The required output is the lines below from the line containing "es de Apurímac, Ene" to the line containing "How to wash your apples to eliminat", inclusive, retyped exactly. No other lines belong in it.

**Source material:**
•••

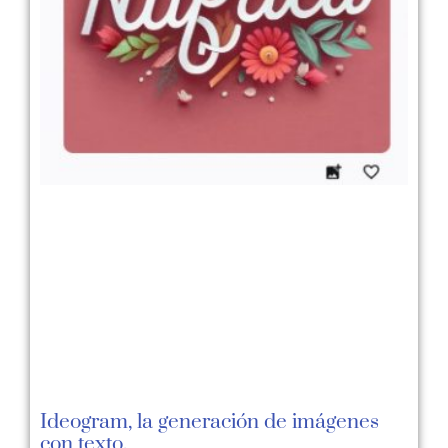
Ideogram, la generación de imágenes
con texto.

•••

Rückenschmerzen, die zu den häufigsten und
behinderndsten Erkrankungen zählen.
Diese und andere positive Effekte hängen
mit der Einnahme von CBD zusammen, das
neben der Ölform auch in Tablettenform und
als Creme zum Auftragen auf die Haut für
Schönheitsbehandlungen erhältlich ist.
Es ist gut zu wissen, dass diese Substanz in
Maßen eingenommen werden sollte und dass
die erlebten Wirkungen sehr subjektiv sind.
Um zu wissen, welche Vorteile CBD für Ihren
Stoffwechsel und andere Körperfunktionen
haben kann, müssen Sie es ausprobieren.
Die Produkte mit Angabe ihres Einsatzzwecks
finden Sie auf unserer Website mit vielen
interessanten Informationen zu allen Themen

•••

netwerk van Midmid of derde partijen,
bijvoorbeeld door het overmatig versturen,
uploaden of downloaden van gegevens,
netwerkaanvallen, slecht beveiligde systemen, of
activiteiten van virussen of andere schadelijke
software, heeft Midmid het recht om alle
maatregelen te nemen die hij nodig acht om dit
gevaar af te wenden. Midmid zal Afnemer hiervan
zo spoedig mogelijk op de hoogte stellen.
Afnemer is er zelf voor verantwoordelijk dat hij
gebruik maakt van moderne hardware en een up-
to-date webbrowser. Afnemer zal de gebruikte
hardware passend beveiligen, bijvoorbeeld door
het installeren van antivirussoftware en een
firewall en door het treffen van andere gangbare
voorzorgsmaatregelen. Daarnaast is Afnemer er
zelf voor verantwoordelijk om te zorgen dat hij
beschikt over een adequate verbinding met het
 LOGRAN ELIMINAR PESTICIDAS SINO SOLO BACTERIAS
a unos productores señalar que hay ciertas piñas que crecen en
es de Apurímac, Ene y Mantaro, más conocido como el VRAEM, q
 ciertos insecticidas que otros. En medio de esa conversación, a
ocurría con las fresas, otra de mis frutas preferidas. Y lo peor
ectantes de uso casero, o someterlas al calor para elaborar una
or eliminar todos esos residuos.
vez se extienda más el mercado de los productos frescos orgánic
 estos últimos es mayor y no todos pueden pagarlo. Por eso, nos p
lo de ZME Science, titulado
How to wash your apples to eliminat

•••

**Exercise answer:**
es de Apurímac, Ene y Mantaro, más conocido como el VRAEM, q
 ciertos insecticidas que otros. En medio de esa conversación, a
ocurría con las fresas, otra de mis frutas preferidas. Y lo peor
ectantes de uso casero, o someterlas al calor para elaborar una
or eliminar todos esos residuos.
vez se extienda más el mercado de los productos frescos orgánic
 estos últimos es mayor y no todos pueden pagarlo. Por eso, nos p
lo de ZME Science, titulado
How to wash your apples to eliminat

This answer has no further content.